邱恩的擔憂并無不妥,接下來的時間里,據喬可離的觀察,祝今禾不是在走神就是睡覺,甚至還在課上作起了畫。
不知道是不是提前交代過,并沒有什么老師找她麻煩。
祝今禾很安靜,只默默做自己的事,就連下課都不和人聊天。
從某種程度上來說,祝今禾是讓喬可離很滿意的同桌。
以前不管周圍是誰,每節自習課有一半的時間都不屬于她。
“同學,找一下你們班祝今禾。”
喬可離剛從洗手間回來,耳畔就傳來一道女聲,帶著戲謔和懶散。
喬可離正準備答應,偏頭看了眼生生頓下。
說話的人靠著墻沿,齊脖頸短發,面容白凈,手里捏著里面衛衣帶子戲耍著,即便穿著校服也擋不住身上的流里流氣。
她記性好,高一上學期的事情還記得清楚。
對方似乎也認出了她。
“同學,交過路費”楚琳白抱著手,笑望著她。
這句話對喬可離來說無疑就是一顆炸彈。
沒想到這人還敢提那天的事兒。
那天看穿著打扮,還以為對方沒念書了又不到打工的年齡,所以專干勒索人的事兒。
沒想到對方和她是同校。
思及此,楚琳白在她心里的形象更差了,是個喜歡校園霸凌的差生。
喬可離瞇了瞇眼睛,語氣不善“你在我班門前勒索我”
楚琳白抬頭看了眼班牌,笑“這位一班同學。那放學我再來”
眼前的人正是高一時和祝今禾一起勒索她的人。
甚至祝今禾只是叫了她聲同學,對方才是明明確確地讓她交過路費的人。
喬可離自認為兩人還沒有成為可以開這種玩笑的關系。
也沒了幫她叫祝今禾的心情。
“開個玩笑別生氣。”楚琳白抬了抬手,試圖攔住她。
而喬可離則是反應更快地從她胳膊下繞了過去,中途兩人沒有任何觸碰,速度快到讓楚琳白根本沒反應過來。
回神之際再抬頭,喬可離已經進了教室。
“少和這種人玩。”
沒頭沒腦的,喬可離剛回教室,祝今禾就聽到了這句話,明亮的眼眸里全是不解。
“不過,人以群分。
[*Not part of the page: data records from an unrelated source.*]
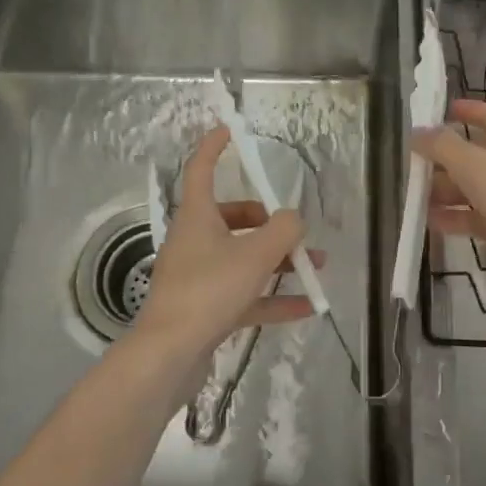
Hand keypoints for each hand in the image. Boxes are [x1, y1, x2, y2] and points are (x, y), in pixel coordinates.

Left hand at [133, 126, 315, 360]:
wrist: (169, 355)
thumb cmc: (209, 290)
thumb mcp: (255, 254)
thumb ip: (283, 230)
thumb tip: (293, 219)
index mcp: (197, 217)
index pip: (202, 169)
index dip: (214, 147)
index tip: (230, 130)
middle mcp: (194, 240)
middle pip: (232, 218)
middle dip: (269, 223)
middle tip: (297, 231)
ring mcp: (197, 276)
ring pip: (242, 258)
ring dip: (278, 261)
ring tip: (315, 267)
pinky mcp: (204, 308)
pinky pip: (244, 295)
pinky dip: (272, 298)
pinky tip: (306, 306)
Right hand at [413, 99, 485, 318]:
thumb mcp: (475, 165)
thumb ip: (442, 147)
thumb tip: (417, 132)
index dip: (468, 110)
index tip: (443, 110)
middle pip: (475, 154)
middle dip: (444, 158)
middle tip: (411, 162)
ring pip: (474, 188)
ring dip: (445, 190)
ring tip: (413, 196)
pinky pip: (477, 217)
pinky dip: (456, 217)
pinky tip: (430, 222)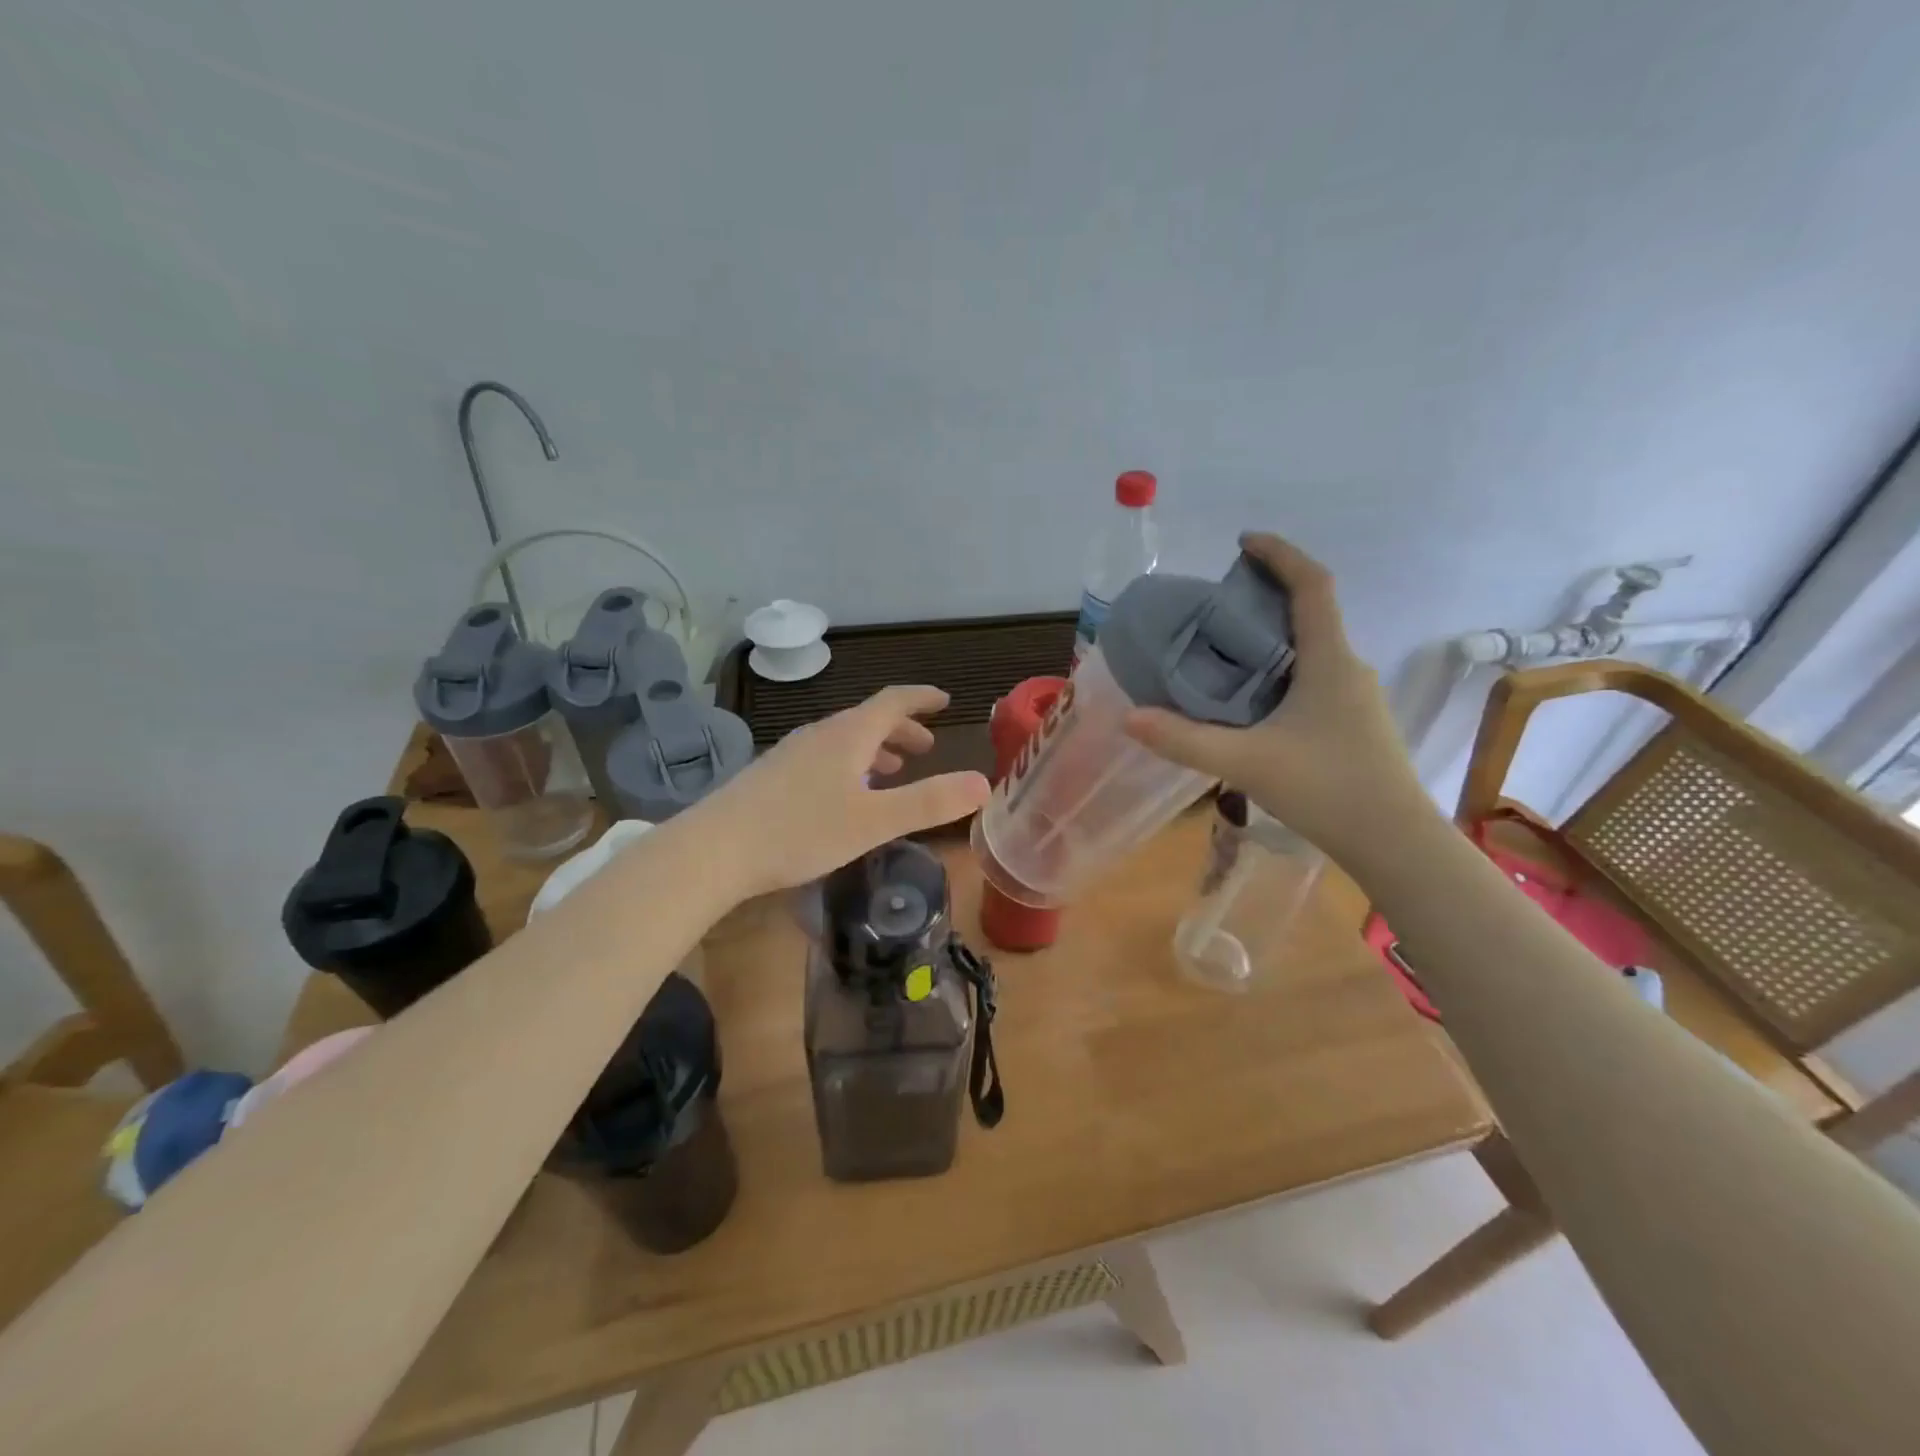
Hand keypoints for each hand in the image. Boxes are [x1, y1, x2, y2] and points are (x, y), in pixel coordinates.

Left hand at [688, 685, 990, 898]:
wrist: (715, 849)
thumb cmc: (801, 830)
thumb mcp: (874, 821)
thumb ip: (929, 802)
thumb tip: (984, 784)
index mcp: (849, 735)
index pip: (893, 701)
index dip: (922, 698)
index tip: (945, 700)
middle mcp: (820, 734)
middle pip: (868, 719)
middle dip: (901, 729)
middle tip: (926, 746)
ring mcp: (792, 753)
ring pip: (844, 740)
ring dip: (875, 748)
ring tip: (892, 770)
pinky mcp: (773, 776)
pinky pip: (824, 757)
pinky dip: (850, 764)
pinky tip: (845, 795)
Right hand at [1123, 532, 1431, 861]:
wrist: (1395, 842)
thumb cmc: (1327, 789)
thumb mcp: (1245, 762)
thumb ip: (1183, 740)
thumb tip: (1129, 718)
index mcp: (1329, 661)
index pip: (1312, 586)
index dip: (1280, 554)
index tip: (1244, 542)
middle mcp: (1348, 669)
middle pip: (1311, 613)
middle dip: (1267, 596)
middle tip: (1216, 604)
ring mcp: (1355, 698)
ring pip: (1311, 650)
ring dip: (1273, 638)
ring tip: (1223, 651)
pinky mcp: (1353, 723)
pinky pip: (1313, 677)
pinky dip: (1280, 671)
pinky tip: (1251, 701)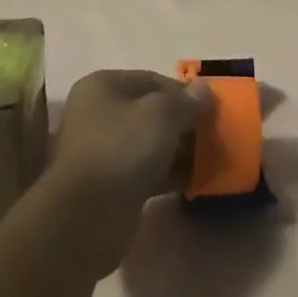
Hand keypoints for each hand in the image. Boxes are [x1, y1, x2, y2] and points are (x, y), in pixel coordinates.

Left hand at [42, 70, 211, 271]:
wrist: (86, 217)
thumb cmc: (122, 148)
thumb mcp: (162, 115)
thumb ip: (186, 101)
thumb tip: (204, 90)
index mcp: (103, 86)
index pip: (152, 79)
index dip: (183, 92)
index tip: (210, 108)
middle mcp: (97, 113)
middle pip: (149, 112)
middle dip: (181, 123)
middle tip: (211, 135)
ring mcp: (100, 151)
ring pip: (148, 143)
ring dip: (177, 150)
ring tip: (207, 159)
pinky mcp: (108, 185)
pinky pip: (144, 171)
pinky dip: (166, 174)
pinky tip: (191, 181)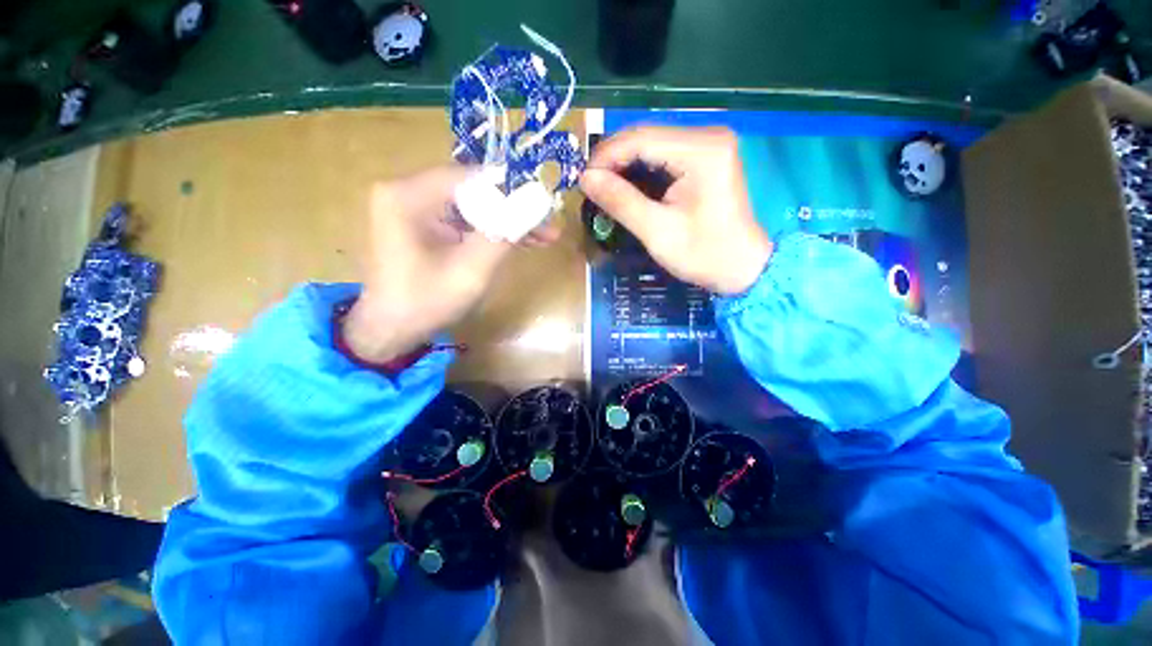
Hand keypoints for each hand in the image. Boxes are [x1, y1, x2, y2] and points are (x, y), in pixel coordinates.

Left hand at [343, 166, 532, 362]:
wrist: (389, 330)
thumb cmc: (425, 303)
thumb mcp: (471, 271)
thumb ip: (502, 235)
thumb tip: (533, 206)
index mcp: (408, 195)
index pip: (471, 177)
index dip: (512, 190)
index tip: (545, 205)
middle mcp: (407, 191)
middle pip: (473, 190)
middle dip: (513, 209)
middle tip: (548, 224)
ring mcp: (414, 207)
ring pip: (473, 206)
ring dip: (506, 221)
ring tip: (543, 236)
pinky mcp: (422, 223)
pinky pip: (464, 220)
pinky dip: (490, 231)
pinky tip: (519, 241)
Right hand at [580, 126, 772, 294]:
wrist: (742, 267)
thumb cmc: (703, 254)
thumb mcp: (657, 231)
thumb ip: (621, 201)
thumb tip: (585, 179)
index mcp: (701, 150)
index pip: (641, 138)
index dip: (606, 156)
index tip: (582, 181)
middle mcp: (707, 135)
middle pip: (646, 136)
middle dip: (613, 160)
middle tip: (590, 186)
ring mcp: (708, 144)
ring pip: (652, 144)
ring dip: (624, 165)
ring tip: (603, 188)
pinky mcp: (705, 157)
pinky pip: (663, 155)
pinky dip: (641, 170)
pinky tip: (626, 187)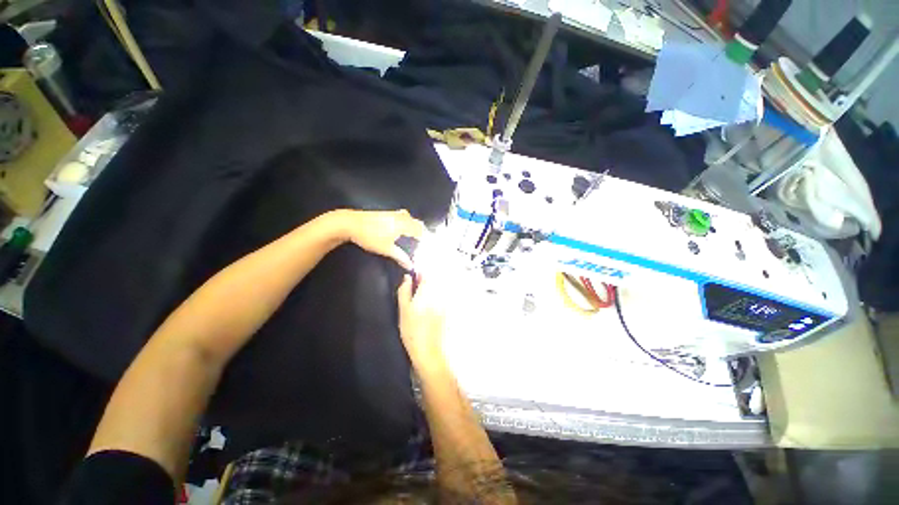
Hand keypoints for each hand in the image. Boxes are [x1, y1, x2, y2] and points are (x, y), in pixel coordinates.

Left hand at [345, 210, 423, 269]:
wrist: (351, 223)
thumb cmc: (370, 236)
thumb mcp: (387, 249)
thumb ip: (401, 257)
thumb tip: (411, 265)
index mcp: (404, 225)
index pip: (421, 231)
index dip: (426, 239)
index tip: (429, 247)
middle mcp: (402, 217)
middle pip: (418, 224)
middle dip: (423, 233)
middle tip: (424, 244)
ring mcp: (395, 213)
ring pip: (411, 219)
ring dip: (416, 227)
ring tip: (416, 238)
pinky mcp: (388, 213)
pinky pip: (405, 217)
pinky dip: (409, 223)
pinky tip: (404, 230)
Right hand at [397, 273, 447, 373]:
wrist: (429, 352)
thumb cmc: (412, 332)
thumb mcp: (403, 311)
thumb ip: (404, 291)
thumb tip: (407, 277)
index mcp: (428, 292)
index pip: (427, 274)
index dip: (419, 273)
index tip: (413, 278)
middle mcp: (439, 295)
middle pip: (434, 281)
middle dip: (424, 282)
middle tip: (414, 291)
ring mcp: (445, 303)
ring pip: (438, 290)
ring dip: (429, 291)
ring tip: (420, 303)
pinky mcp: (447, 312)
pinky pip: (441, 299)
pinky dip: (434, 300)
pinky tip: (427, 311)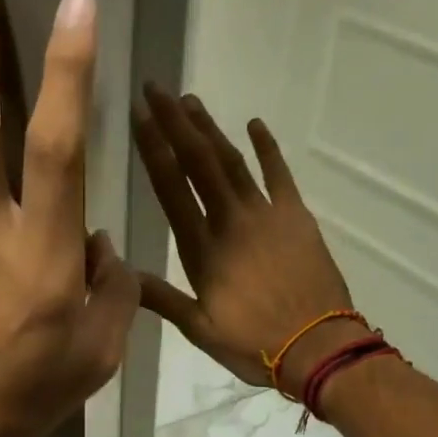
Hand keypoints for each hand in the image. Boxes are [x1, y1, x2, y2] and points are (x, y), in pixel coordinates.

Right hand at [132, 86, 356, 395]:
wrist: (317, 346)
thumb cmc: (254, 343)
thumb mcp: (199, 329)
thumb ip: (161, 298)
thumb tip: (120, 275)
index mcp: (201, 250)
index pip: (171, 188)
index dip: (153, 149)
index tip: (137, 116)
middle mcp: (230, 221)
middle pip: (198, 162)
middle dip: (174, 123)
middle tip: (156, 90)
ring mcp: (266, 214)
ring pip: (232, 161)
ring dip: (210, 129)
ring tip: (189, 101)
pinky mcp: (296, 216)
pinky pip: (279, 174)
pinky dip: (266, 148)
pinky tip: (254, 125)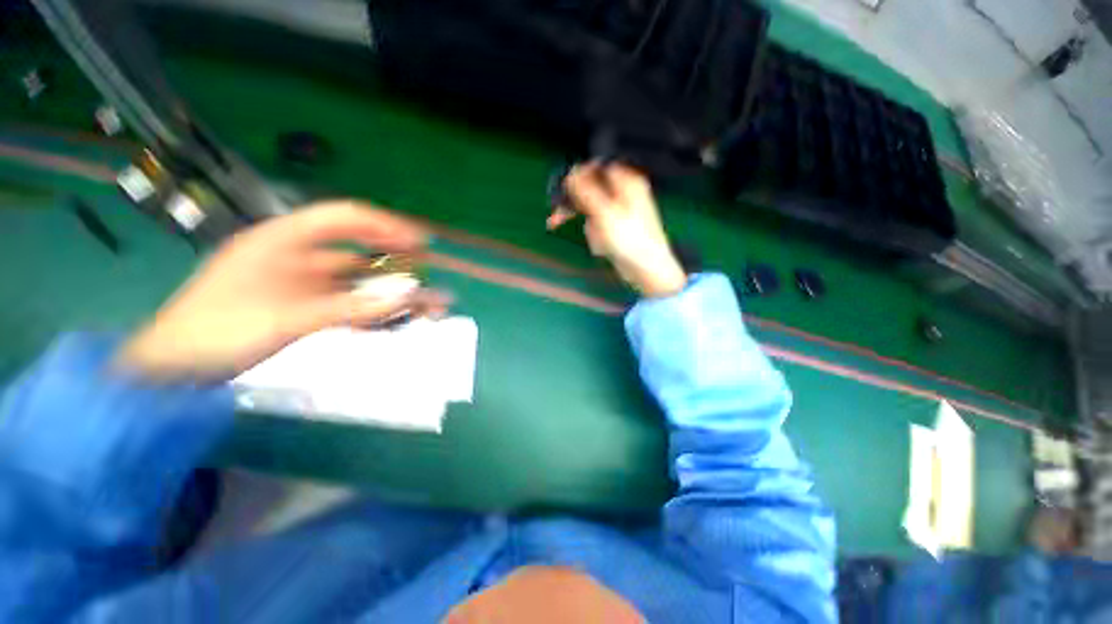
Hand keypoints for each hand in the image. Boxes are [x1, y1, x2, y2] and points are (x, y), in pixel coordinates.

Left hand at [119, 201, 446, 381]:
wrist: (176, 369)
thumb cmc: (220, 331)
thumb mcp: (287, 317)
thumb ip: (352, 307)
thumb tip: (408, 297)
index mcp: (285, 239)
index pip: (345, 217)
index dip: (387, 225)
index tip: (421, 242)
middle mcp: (299, 255)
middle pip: (359, 251)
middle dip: (398, 264)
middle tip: (430, 279)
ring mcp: (302, 283)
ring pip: (358, 281)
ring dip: (392, 293)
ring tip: (427, 308)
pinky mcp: (305, 306)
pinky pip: (350, 303)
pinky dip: (374, 310)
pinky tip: (395, 320)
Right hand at [547, 162, 686, 297]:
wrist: (647, 270)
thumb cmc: (629, 240)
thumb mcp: (604, 213)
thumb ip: (586, 190)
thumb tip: (571, 171)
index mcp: (627, 182)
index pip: (595, 168)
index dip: (576, 178)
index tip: (561, 192)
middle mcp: (625, 194)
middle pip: (591, 192)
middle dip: (577, 210)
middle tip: (555, 220)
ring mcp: (622, 212)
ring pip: (592, 213)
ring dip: (591, 229)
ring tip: (602, 243)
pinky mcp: (618, 229)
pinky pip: (599, 228)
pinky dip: (597, 238)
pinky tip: (605, 248)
”
喬可離忘了這兩人是朋友,本質上是同一種人。
祝今禾不清楚她在說什么,但明白對方這是在罵她。
直到同學告訴她外面有人找,在教室外看見楚琳白的瞬間,才明白過來。
“你做了什么”祝今禾開門見山。
“她叫什么名字”楚琳白以為是喬可離叫的祝今禾,便問道。
祝今禾趴在圍欄上,看向外面,淡淡道“她叫我少和你這種人玩。”
“什么意思這才幾天你就叛變了”楚琳白笑笑,“我問你她名字,你跟我扯東扯西。”
祝今禾沒回應。
楚琳白挑眉“干嘛她能管你”
祝今禾微微偏頭,看著她未言語。
楚琳白愣了下,然后哦了聲,岔開話題“這周六去爬山”
祝今禾點頭“行。”
兩人認識多年,興趣愛好幾乎相同,周末沒事兒時都會叫上朋友出門玩。
前段時間因為祝今禾沉迷學習,害得她們這些狐朋友狗友許久沒有一起好好聚過了。